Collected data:
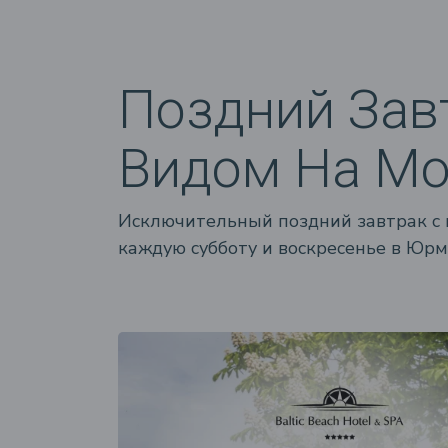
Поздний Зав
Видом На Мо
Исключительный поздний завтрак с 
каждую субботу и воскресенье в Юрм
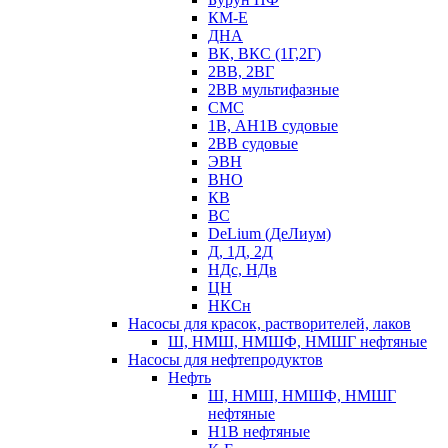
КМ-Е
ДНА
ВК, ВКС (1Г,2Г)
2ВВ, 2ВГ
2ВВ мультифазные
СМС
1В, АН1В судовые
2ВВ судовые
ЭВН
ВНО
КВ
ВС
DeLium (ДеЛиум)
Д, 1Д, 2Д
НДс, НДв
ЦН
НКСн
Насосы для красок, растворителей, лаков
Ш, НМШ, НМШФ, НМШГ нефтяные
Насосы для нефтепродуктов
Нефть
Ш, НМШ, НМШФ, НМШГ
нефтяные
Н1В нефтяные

...

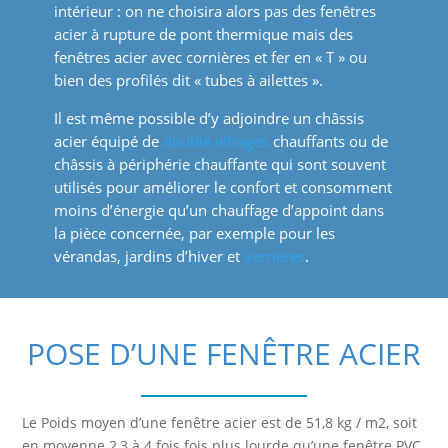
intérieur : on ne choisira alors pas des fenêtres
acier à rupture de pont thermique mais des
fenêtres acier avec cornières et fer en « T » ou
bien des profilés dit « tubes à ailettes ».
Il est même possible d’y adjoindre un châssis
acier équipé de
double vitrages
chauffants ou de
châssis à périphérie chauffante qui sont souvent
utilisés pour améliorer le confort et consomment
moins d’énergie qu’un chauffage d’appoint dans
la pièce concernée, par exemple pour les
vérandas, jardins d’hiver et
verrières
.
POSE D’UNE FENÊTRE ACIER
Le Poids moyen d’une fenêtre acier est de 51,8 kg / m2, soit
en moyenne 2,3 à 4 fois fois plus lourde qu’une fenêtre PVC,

What you will do: Filter the records above, keeping each line that contains the word "pour".

Solution below:
utilisés pour améliorer le confort et consomment
la pièce concernée, par exemple pour les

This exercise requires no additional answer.